Quoted passage:
══════════
Having a discussion with @LebedevRI on irc this past couple of days about the state of Rawsamples.ch (in short, not good):
Dear Visitor
Rawsamples.ch is actually not up-to-date, as it was hijacked by a SQL-Injection and the database which belongs to the Joomla-CMS was corrupted. I’m very sorry about this, especially as I haven’t had an actual backup of the Database-Content. As long as you see this remark the repair of rawsamples.ch is ongoing and the content is not current (it is between Dec. 2015-Jan.2016). Stay tuned, I’m working on the content.
Thanks for your patience.
Jakob Rohrbach / Nov. 2nd. 2016
LebedevRI was asking me about possibly building out a replacement for the site that would continue its functionality.
As a first step I’ve gone ahead and scraped all of the files from the site and have stored them on the main site (https://pixls.us/files/rawsamples/files/ [6.8G total]). Don’t be fooled into grabbing the all_raws_rawsamples_ch.7z file, it’s missing stuff and is at least an order of magnitude smaller than it should be.
Archiving these files is all well and good, but the harder question is what a good long-term solution might be that will replicate the capabilities that the original site had (or maybe do it better).
<LebedevRI>:
but in the end it boils down to:
nice friendly ui to check whether all expected samples for a given camera available or not and upload missing
So I have a question for everyone (mostly @staff). What is a good solution moving forward to continue hosting and maintaining sample raw files? I was thinking primarily of two main approaches:
Use the forums. It’s relatively simple to setup a new category just for posting raw files. We have more than enough eyeballs to make sure any manual formatting of post titles or tags would be managed fine.
Pros
Low impact/barrier to implementation
threaded discussion available (by nature of implementation)
already setup to upload up to 100MB files to amazon
Cons
searching/filtering available/missing files might be more clumsy?
══════════
Task input:

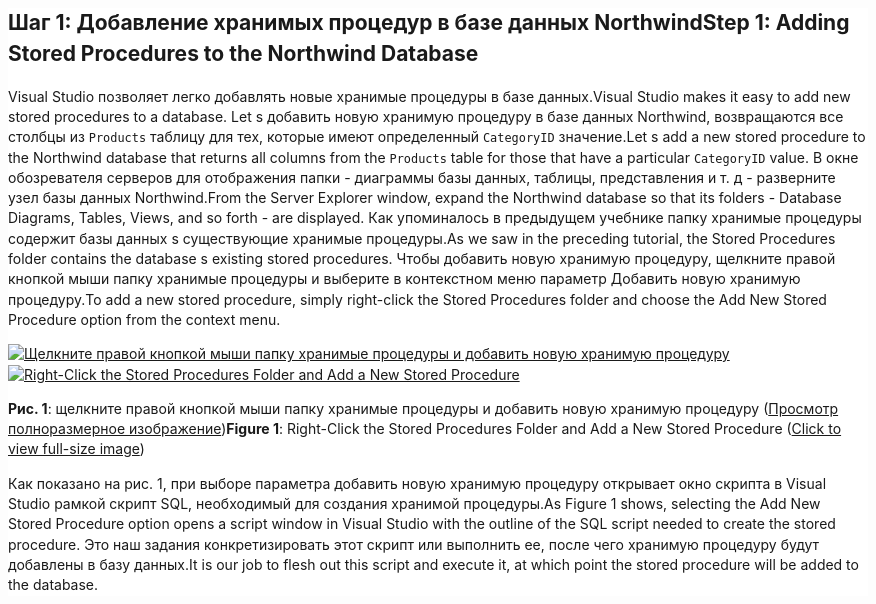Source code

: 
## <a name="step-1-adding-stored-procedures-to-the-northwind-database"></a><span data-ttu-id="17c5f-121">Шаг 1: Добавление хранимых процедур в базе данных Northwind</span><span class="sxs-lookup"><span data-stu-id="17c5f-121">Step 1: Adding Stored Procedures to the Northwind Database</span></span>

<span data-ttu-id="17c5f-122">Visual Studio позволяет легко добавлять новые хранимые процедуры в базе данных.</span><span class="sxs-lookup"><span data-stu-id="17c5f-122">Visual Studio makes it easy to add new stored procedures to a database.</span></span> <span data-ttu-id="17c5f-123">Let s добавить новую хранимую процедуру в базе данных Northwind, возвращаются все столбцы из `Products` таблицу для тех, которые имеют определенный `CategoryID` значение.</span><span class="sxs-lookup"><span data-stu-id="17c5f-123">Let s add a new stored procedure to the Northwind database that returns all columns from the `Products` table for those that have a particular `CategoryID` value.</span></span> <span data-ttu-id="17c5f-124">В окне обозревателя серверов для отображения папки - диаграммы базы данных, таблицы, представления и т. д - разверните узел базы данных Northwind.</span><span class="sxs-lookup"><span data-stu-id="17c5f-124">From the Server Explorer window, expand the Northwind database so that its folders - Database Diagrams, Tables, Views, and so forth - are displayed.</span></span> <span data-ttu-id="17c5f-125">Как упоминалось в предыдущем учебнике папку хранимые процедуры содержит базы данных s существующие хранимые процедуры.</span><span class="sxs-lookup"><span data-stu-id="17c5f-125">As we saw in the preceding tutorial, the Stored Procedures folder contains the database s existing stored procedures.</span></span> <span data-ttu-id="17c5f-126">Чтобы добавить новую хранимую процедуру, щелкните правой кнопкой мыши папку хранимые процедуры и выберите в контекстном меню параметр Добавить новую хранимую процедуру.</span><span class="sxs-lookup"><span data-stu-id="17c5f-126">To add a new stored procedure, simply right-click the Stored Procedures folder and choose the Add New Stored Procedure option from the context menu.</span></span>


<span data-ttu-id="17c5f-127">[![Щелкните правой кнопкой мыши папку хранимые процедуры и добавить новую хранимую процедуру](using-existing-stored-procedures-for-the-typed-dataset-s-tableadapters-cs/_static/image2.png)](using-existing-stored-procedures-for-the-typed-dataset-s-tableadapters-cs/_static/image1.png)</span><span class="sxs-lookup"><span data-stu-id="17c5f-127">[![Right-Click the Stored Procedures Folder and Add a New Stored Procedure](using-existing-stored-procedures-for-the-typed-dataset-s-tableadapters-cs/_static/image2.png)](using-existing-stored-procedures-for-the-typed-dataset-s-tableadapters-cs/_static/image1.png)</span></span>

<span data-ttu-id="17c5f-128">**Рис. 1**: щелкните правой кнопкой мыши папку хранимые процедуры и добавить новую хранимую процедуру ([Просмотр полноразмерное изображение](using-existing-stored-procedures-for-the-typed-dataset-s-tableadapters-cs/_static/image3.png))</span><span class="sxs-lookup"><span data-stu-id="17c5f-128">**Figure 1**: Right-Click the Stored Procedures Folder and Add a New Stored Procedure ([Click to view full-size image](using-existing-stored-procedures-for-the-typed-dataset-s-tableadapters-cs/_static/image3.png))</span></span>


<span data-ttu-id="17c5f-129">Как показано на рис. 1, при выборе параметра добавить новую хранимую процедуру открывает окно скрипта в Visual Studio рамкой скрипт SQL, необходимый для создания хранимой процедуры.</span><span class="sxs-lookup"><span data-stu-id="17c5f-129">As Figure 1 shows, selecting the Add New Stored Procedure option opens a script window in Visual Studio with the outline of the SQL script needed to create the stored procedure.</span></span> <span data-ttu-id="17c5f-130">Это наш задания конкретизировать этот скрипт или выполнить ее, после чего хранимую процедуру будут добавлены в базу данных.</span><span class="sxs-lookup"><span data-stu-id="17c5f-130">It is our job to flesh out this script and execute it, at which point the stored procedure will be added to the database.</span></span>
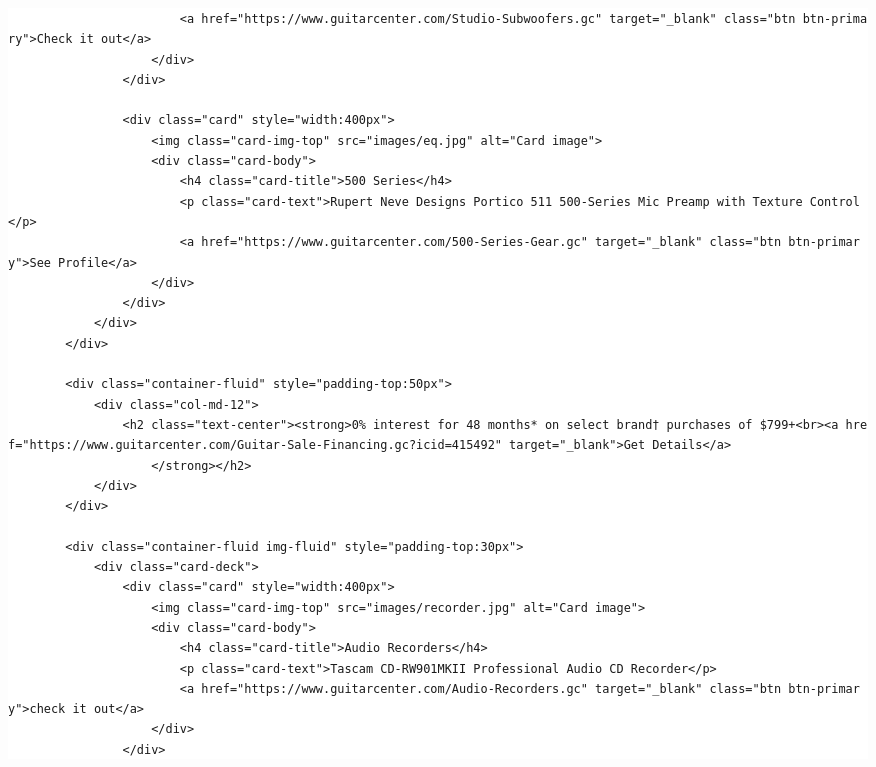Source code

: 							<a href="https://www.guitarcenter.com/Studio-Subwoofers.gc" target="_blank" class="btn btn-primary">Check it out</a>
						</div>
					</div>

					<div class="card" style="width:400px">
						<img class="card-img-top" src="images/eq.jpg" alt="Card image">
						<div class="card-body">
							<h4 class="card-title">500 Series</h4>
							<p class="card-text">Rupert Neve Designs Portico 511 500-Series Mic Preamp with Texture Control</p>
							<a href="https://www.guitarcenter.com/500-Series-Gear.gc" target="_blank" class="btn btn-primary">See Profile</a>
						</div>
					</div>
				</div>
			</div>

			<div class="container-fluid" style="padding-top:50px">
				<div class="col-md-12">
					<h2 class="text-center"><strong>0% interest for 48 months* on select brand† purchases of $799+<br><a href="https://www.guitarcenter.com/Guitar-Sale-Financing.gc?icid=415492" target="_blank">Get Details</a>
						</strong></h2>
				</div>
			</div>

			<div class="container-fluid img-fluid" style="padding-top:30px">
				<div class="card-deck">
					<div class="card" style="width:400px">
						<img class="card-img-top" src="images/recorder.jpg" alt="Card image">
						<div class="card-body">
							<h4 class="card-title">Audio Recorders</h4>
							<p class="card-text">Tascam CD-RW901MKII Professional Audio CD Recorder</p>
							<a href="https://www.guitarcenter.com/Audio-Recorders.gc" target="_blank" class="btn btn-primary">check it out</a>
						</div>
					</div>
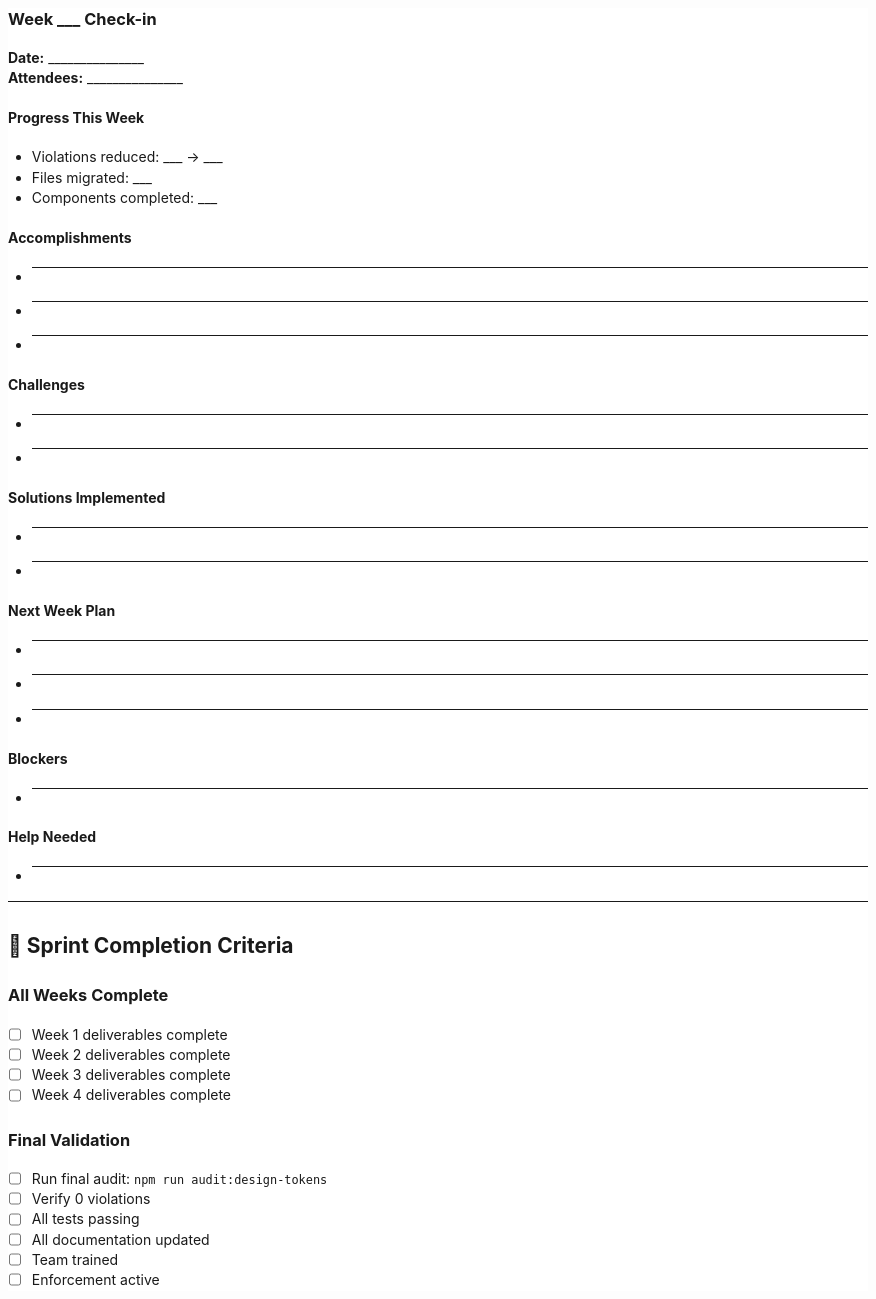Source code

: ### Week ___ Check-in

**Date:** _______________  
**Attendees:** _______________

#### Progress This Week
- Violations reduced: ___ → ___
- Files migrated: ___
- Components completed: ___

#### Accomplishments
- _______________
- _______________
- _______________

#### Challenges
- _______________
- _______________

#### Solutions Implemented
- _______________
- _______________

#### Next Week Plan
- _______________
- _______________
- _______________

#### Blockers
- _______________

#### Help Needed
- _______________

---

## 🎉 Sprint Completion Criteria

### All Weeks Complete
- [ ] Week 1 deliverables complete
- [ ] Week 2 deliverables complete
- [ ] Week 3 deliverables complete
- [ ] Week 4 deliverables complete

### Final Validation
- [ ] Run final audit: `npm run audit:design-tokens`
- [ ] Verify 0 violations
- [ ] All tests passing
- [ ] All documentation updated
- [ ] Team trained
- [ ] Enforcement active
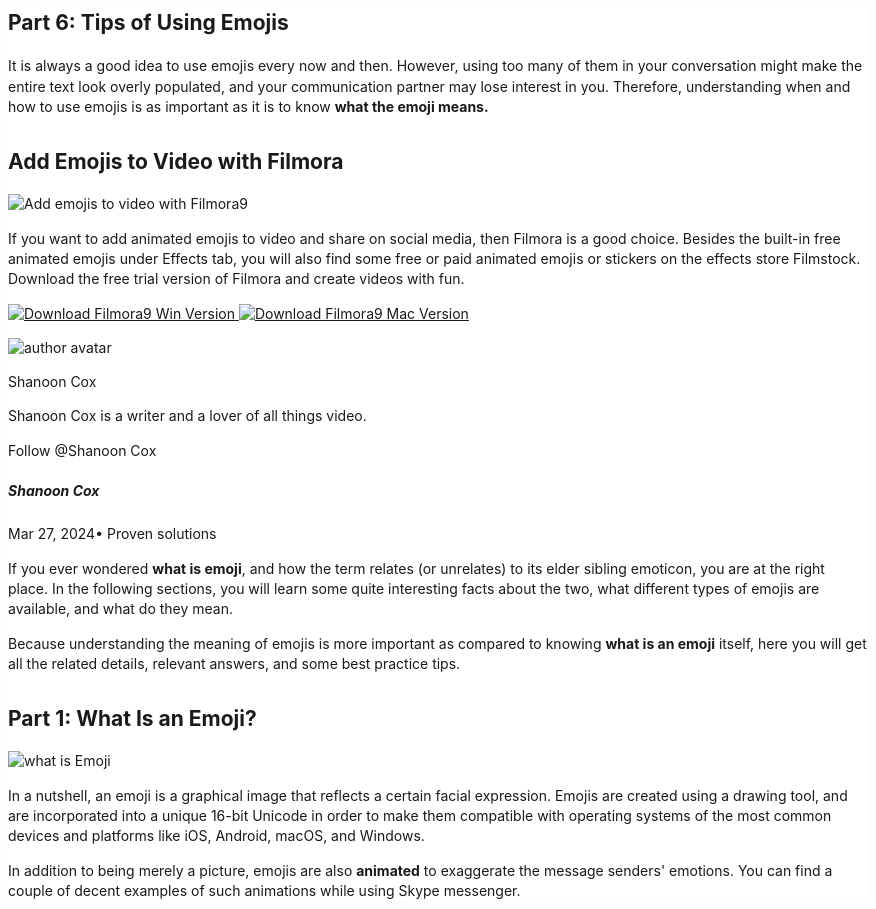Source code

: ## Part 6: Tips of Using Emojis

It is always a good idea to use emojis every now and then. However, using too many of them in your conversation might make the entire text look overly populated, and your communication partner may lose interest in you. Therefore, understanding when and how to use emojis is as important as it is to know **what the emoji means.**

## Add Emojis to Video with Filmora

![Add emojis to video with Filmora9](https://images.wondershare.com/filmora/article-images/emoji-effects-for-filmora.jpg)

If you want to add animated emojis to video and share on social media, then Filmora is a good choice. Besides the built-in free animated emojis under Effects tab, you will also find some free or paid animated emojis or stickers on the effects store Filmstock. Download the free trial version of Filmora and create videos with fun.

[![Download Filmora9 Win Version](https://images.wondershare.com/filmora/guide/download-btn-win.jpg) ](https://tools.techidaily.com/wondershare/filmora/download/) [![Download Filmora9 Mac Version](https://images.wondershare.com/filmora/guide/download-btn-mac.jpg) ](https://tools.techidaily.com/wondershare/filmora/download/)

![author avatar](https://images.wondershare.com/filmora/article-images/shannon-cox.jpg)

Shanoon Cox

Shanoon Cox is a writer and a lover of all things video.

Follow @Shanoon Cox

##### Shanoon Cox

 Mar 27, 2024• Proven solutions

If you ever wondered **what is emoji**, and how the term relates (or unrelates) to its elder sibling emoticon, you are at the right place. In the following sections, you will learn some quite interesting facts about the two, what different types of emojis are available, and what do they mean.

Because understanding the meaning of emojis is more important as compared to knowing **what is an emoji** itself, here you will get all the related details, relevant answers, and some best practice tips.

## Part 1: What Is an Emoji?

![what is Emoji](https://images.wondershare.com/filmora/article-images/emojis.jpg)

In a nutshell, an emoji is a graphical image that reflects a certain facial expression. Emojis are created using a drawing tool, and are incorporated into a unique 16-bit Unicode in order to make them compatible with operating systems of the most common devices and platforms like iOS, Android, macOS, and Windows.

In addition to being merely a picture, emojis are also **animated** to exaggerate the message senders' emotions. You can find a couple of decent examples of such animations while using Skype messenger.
══════════
Parts of the exercise:
**a)** Duplicate the part of the Rawsamples.ch thread from "Thanks for your" to "continue its functionality." with no changes.
**b)** Set down the lines in the entries from the line with "##### Shanoon Cox" to the line with "## Part 1: What Is an Emoji?", both ends included, without changing anything.

Answers to the tasks:
**a)**
Thanks for your patience.
Jakob Rohrbach / Nov. 2nd. 2016
LebedevRI was asking me about possibly building out a replacement for the site that would continue its functionality.

**b)**
##### Shanoon Cox

 Mar 27, 2024• Proven solutions

If you ever wondered **what is emoji**, and how the term relates (or unrelates) to its elder sibling emoticon, you are at the right place. In the following sections, you will learn some quite interesting facts about the two, what different types of emojis are available, and what do they mean.

Because understanding the meaning of emojis is more important as compared to knowing **what is an emoji** itself, here you will get all the related details, relevant answers, and some best practice tips.

## Part 1: What Is an Emoji?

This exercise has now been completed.